* _ABOUT THIS TASK_: Retype the lines of the material below, starting at the line containing "right shoulder: (727, 583, 2)" and ending after the line containing "right knee: (731, 772, 7)".

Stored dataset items
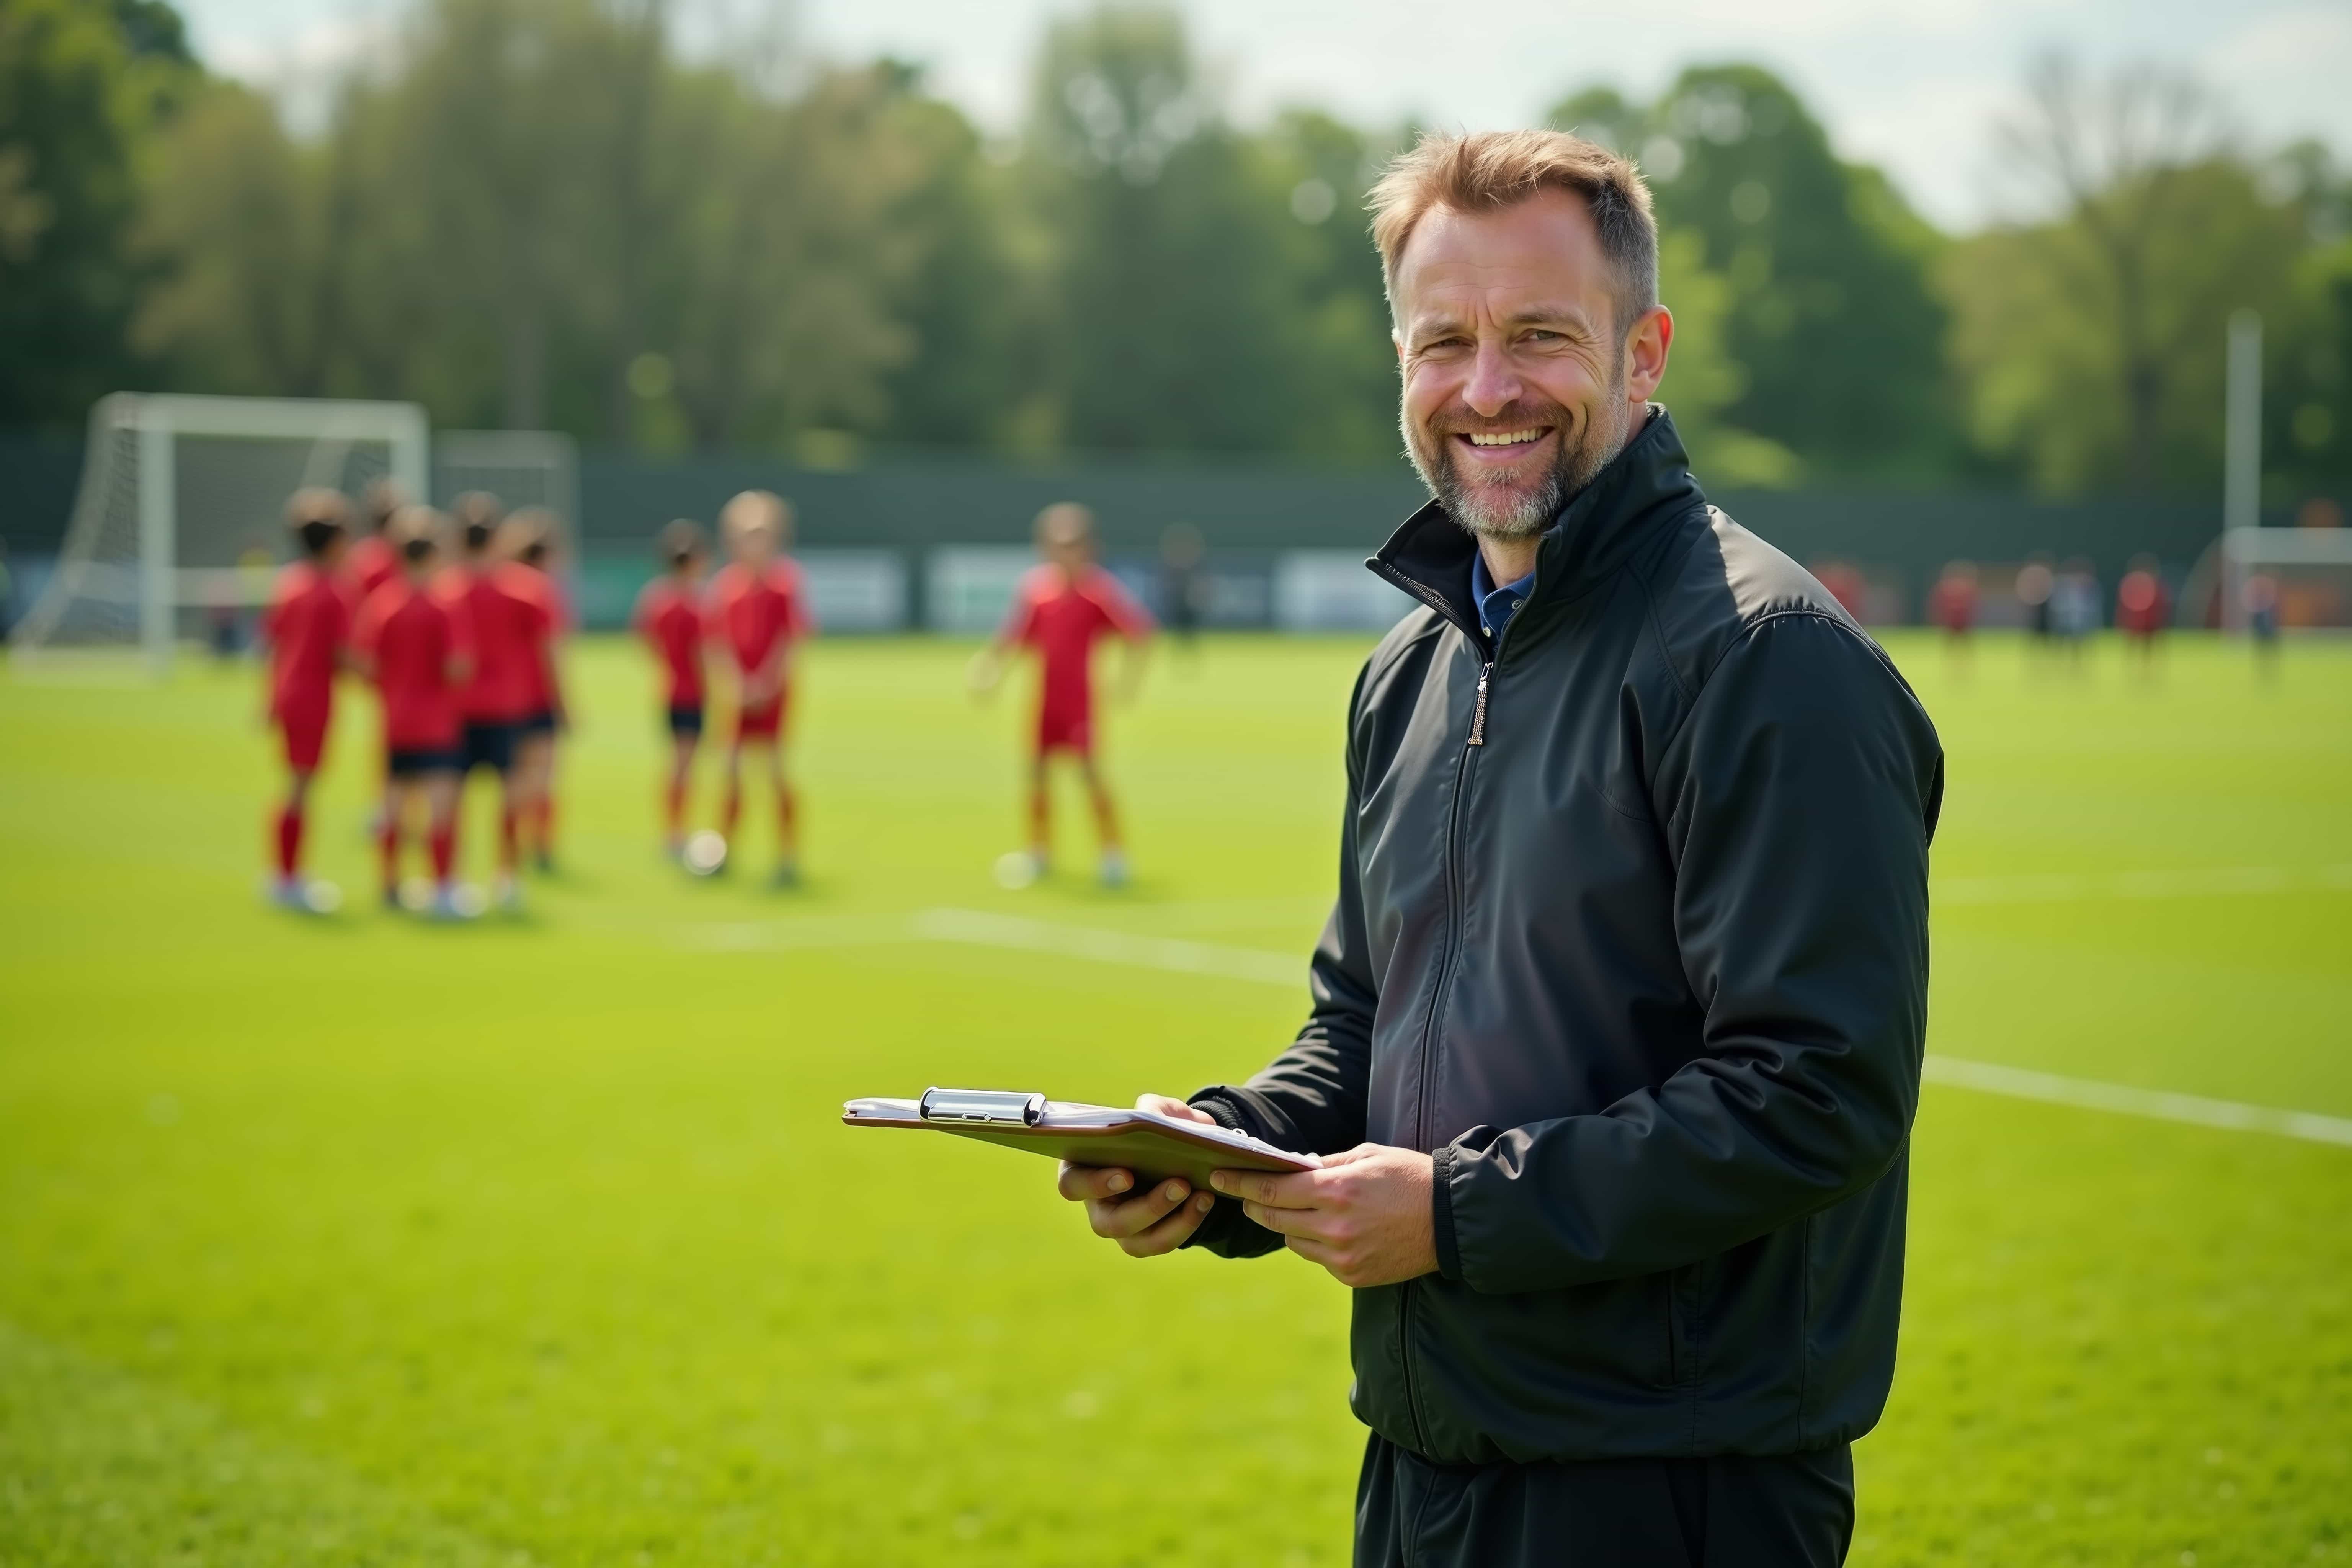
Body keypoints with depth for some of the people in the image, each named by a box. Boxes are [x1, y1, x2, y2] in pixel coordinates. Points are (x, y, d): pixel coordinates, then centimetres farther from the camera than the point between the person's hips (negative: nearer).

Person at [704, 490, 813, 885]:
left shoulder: (787, 579, -6)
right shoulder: (727, 583, 2)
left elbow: (792, 638, -9)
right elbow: (721, 641, -1)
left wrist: (767, 684, -15)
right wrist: (741, 684, -12)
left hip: (774, 690, -3)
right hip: (737, 692, 3)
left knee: (778, 772, -5)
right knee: (731, 772, 7)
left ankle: (789, 860, 2)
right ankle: (723, 852, 18)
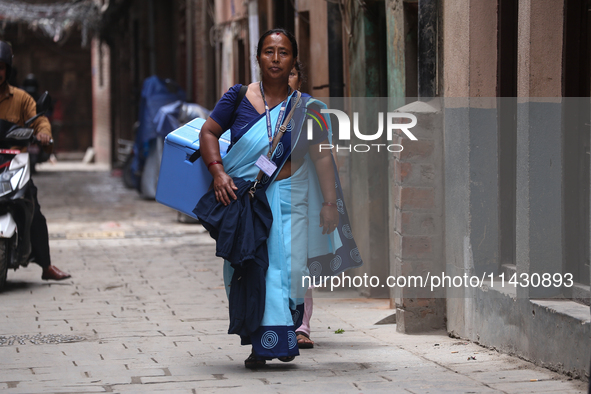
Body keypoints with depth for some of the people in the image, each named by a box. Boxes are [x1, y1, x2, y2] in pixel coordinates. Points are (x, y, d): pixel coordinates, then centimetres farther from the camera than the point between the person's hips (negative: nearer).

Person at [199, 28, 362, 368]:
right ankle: (260, 344, 2)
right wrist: (218, 172, -8)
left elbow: (322, 156, 1)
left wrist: (330, 202, -4)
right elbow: (209, 132, 6)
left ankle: (281, 338, 6)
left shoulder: (304, 108, 1)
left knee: (286, 263, -9)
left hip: (287, 198, 0)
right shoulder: (239, 97, 0)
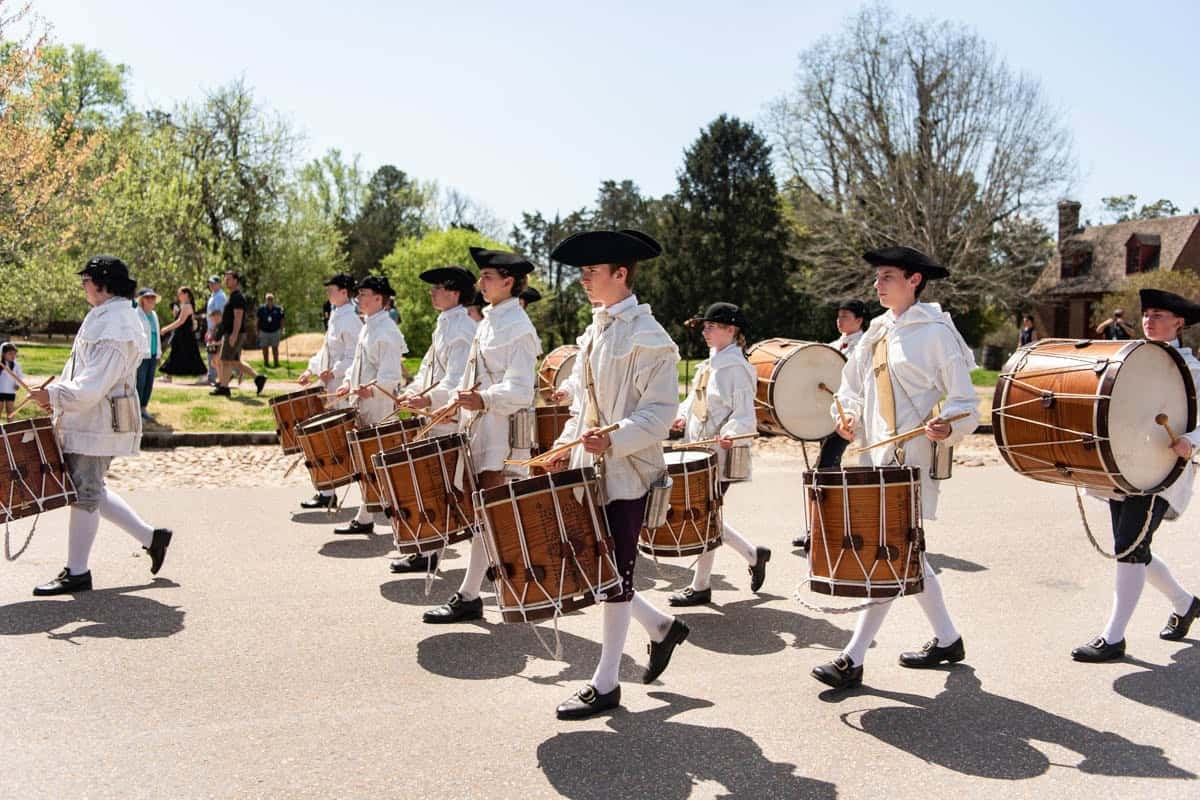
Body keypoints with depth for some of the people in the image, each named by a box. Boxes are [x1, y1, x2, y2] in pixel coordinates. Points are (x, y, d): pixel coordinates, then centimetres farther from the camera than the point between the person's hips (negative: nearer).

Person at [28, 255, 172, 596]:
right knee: (91, 490, 17)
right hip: (89, 419, 10)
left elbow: (93, 386, -24)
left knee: (85, 492, -1)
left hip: (97, 423, -10)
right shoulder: (107, 317, 14)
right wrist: (59, 392, 10)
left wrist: (54, 395, -18)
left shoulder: (114, 326, -20)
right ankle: (150, 536, 23)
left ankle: (77, 572, 11)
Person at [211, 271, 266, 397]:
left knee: (225, 360, -5)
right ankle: (258, 378, 11)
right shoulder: (232, 296, 19)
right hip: (228, 334, 10)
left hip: (233, 334, -10)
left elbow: (238, 317, -21)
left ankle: (223, 387, 0)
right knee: (235, 361, 12)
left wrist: (234, 335, -27)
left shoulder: (238, 297, -13)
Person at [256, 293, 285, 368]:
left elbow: (281, 320, 4)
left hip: (275, 332, -1)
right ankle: (266, 363, 17)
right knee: (265, 348, 6)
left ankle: (276, 363, 13)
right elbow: (258, 320, 5)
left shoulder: (278, 309, -4)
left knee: (275, 348, 3)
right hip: (264, 332, 1)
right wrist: (258, 331, 5)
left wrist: (281, 331, 0)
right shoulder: (261, 308, -2)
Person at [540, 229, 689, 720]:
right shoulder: (595, 330, 13)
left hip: (626, 474, -8)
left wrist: (613, 440, -29)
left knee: (613, 574, 1)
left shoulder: (647, 337, -13)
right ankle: (661, 627, 32)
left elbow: (660, 411, -18)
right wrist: (568, 445, 10)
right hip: (591, 470, 8)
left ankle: (605, 684, 15)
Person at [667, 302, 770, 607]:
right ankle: (753, 554, 28)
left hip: (719, 456, -9)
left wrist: (729, 435, -36)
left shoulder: (735, 367, -13)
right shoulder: (709, 364, 14)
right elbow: (695, 399, 23)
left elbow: (744, 415, -18)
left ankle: (700, 587, 11)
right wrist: (682, 416, 3)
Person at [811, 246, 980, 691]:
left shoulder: (935, 332, -8)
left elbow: (965, 402, -8)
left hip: (916, 457, -8)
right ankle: (947, 640, 32)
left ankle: (853, 660, -7)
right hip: (882, 455, 8)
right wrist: (848, 416, 2)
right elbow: (853, 384, 22)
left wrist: (947, 426, -28)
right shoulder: (878, 332, 13)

* _REPLY TO THE EXERCISE_:
right shoulder: (727, 583, 2)
left elbow: (792, 638, -9)
right elbow: (721, 641, -1)
left wrist: (767, 684, -15)
right wrist: (741, 684, -12)
left hip: (774, 690, -3)
right hip: (737, 692, 3)
left knee: (778, 772, -5)
right knee: (731, 772, 7)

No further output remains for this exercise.